RateLimitError
litellm.client.RateLimitError (HTTP 429)
Stack trace
Traceback (most recent call last):
File "app.py", line 42, in <module>
response = client.chat.completions.create(model="litellm-1.0", messages=messages)
File "/usr/local/lib/python3.9/site-packages/litellm/client.py", line 210, in create
raise RateLimitError("Rate limit exceeded")
litellm.client.RateLimitError: Rate limit exceeded (HTTP 429) Why it happens
The LiteLLM API provider enforces strict rate limits to prevent abuse and ensure fair usage. When your application sends requests too frequently or exceeds your quota, the server responds with a 429 error to throttle your usage.
Detection
Monitor API response status codes and catch litellm.client.RateLimitError exceptions to detect rate limiting before your app crashes or degrades.
Causes & fixes
Sending requests too rapidly exceeding the provider's rate limit
Implement exponential backoff and retry logic with delays between requests to stay within rate limits.
Using an API key with a low quota or expired subscription
Check your LiteLLM account dashboard to verify your quota and renew or upgrade your subscription if needed.
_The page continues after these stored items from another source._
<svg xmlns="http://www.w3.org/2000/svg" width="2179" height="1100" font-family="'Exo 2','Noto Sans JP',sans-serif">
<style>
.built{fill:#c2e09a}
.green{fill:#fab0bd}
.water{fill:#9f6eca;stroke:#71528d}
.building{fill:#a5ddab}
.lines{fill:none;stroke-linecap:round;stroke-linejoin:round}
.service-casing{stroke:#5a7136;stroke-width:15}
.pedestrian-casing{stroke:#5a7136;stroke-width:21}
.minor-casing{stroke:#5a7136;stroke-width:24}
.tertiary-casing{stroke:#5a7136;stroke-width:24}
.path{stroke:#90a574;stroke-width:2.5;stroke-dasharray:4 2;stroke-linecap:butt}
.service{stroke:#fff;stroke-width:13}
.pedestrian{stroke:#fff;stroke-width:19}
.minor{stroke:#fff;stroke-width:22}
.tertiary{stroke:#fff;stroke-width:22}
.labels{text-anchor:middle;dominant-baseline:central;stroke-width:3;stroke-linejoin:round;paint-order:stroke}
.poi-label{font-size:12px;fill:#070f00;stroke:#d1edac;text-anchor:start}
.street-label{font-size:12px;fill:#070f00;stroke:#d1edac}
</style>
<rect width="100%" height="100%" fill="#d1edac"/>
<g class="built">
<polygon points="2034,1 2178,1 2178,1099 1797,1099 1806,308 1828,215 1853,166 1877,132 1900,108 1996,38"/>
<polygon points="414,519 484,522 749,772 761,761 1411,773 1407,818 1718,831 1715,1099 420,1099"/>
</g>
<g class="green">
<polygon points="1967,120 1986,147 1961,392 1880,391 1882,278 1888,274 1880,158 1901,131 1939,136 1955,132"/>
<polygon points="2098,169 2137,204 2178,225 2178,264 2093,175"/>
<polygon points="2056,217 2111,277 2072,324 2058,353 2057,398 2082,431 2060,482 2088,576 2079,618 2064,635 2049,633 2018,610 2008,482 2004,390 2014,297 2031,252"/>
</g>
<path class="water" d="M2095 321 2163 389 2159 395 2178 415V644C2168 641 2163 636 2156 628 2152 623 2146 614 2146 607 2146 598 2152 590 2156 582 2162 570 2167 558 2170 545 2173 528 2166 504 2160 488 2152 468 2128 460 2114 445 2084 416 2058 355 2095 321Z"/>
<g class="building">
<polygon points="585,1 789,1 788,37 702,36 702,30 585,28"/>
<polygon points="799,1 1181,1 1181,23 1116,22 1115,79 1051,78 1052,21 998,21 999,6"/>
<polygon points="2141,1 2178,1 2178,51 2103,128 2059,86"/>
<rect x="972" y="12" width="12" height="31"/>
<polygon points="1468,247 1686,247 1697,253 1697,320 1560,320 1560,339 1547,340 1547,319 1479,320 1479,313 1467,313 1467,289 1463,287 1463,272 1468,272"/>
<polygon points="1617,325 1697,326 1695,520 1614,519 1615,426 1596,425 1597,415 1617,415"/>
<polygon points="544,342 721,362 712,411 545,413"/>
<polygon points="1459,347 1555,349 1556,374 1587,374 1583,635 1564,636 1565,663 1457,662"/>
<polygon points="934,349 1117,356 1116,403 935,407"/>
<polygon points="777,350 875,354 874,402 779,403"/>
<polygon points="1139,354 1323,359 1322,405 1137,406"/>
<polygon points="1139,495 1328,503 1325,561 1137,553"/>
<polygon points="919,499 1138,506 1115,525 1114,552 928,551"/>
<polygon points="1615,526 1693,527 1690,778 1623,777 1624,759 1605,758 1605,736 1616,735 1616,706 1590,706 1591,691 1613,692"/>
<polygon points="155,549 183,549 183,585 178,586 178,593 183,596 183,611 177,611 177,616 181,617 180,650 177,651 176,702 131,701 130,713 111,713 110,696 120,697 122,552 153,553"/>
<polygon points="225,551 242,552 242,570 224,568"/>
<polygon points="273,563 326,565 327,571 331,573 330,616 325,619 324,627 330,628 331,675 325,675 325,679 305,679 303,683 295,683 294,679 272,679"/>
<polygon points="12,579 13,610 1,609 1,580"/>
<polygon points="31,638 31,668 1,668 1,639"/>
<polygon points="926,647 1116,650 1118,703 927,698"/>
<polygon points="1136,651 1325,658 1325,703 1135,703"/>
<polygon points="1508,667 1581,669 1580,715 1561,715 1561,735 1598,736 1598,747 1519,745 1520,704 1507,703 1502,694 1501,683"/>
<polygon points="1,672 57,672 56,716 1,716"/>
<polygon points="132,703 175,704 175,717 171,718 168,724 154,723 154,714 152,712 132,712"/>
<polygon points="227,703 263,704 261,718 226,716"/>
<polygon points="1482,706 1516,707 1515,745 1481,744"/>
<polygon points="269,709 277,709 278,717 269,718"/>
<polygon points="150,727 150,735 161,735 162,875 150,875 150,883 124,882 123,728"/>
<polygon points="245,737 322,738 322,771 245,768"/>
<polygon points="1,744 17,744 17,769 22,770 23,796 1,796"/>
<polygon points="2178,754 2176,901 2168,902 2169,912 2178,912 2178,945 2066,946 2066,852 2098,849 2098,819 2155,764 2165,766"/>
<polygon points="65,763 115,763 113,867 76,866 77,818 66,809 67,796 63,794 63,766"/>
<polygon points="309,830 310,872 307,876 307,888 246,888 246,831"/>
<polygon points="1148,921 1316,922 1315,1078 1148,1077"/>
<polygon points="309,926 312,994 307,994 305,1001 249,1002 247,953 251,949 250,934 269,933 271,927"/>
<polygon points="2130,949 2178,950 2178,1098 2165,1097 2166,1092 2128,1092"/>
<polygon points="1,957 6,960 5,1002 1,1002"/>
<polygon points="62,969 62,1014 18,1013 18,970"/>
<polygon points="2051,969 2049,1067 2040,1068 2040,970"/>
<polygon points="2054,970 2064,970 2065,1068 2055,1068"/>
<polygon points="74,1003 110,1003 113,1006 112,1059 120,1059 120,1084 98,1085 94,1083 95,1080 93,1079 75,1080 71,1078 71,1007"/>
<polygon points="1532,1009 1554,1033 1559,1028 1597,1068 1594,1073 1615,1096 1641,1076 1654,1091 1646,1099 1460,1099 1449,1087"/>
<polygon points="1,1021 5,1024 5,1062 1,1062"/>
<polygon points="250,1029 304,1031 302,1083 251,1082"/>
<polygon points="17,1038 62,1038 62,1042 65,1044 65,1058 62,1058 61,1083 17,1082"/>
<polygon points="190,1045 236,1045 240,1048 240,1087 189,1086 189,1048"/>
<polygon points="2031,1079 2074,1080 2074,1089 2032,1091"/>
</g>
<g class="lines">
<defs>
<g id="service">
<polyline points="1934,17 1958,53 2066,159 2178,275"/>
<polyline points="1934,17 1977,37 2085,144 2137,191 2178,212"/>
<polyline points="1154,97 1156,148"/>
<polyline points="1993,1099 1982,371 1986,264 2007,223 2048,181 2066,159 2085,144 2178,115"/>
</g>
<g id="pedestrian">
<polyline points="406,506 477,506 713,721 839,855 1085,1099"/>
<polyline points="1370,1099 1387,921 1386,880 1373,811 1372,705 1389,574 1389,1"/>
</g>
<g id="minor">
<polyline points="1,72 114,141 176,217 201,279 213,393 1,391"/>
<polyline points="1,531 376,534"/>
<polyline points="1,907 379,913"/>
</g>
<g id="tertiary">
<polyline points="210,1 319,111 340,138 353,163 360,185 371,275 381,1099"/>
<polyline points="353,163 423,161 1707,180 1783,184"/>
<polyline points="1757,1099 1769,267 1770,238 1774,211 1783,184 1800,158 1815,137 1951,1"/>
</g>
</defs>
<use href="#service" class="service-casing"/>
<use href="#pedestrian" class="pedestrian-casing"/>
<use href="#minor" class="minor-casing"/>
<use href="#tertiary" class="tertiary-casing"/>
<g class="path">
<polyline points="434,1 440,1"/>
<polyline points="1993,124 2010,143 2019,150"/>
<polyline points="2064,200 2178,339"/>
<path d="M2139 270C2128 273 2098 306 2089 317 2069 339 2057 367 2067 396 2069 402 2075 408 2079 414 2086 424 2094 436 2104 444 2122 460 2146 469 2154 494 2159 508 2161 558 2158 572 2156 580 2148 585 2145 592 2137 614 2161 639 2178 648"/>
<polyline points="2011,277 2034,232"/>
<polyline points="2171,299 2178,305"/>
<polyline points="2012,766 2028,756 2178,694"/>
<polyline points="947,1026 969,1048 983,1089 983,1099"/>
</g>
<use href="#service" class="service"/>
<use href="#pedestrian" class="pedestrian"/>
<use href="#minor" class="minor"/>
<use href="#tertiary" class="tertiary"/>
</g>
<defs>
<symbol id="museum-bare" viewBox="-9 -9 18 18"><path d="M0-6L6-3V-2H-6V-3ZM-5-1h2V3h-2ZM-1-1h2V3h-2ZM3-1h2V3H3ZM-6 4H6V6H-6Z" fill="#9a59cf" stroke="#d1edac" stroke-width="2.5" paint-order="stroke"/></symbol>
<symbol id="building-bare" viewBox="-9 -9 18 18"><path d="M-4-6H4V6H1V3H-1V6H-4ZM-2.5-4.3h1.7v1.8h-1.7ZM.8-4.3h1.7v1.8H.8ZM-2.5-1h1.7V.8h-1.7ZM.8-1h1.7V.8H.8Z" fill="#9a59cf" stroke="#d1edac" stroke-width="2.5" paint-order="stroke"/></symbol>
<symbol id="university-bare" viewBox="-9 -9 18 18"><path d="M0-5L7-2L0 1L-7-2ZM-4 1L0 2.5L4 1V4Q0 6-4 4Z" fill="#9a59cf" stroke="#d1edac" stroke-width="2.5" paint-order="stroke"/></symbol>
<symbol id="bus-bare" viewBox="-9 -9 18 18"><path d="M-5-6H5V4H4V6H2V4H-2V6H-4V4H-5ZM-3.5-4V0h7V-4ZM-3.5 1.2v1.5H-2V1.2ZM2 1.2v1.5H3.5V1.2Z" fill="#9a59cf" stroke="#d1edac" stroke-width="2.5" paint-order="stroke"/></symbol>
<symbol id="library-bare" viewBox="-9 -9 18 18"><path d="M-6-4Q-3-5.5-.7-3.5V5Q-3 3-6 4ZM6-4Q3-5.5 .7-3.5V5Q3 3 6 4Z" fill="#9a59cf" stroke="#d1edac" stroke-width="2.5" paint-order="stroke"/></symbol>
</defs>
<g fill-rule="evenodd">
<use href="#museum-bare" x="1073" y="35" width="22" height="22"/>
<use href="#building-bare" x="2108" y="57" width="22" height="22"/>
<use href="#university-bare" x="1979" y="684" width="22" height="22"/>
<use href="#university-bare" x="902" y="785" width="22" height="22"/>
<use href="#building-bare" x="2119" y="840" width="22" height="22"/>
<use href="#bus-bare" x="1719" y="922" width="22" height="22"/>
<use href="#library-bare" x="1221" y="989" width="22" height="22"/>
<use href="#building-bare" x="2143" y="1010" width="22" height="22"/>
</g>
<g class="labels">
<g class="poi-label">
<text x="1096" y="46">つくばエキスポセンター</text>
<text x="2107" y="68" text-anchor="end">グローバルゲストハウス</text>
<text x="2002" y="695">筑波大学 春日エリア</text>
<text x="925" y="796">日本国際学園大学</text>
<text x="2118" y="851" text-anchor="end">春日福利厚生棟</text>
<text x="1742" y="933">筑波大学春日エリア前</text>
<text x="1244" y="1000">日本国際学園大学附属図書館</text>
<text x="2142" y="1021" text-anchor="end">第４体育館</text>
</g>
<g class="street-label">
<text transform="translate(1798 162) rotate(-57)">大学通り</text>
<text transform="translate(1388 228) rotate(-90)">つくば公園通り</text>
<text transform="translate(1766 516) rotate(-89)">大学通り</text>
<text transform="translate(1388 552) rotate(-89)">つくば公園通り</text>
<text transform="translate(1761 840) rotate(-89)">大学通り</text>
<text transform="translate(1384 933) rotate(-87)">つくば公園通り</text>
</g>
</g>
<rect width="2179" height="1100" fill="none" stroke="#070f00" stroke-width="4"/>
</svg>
Multiple parallel processes or threads making concurrent requests without coordination
Serialize or limit concurrent API calls using a rate limiter or queue to avoid bursts that trigger rate limits.
Code: broken vs fixed
from litellm import Client
client = Client(api_key="my_api_key") # Hardcoded key triggers security risk
messages = [{"role": "user", "content": "Hello"}]
response = client.chat.completions.create(model="litellm-1.0", messages=messages) # Raises RateLimitError 429 import os
from litellm import Client, RateLimitError
import time
client = Client(api_key=os.environ["LITELLM_API_KEY"]) # Use env var for API key
messages = [{"role": "user", "content": "Hello"}]
max_retries = 3
for attempt in range(max_retries):
try:
response = client.chat.completions.create(model="litellm-1.0", messages=messages)
print(response)
break
except RateLimitError:
wait_time = 2 ** attempt # Exponential backoff
print(f"Rate limit hit, retrying in {wait_time} seconds...")
time.sleep(wait_time)
else:
print("Failed after retries due to rate limiting.") Workaround
Catch RateLimitError exceptions and pause your application for a fixed delay (e.g., 30 seconds) before retrying the request to avoid immediate failures.
Prevention
Use a centralized rate limiter in your application to throttle requests below the provider's limits and monitor usage quotas proactively to avoid hitting rate limits.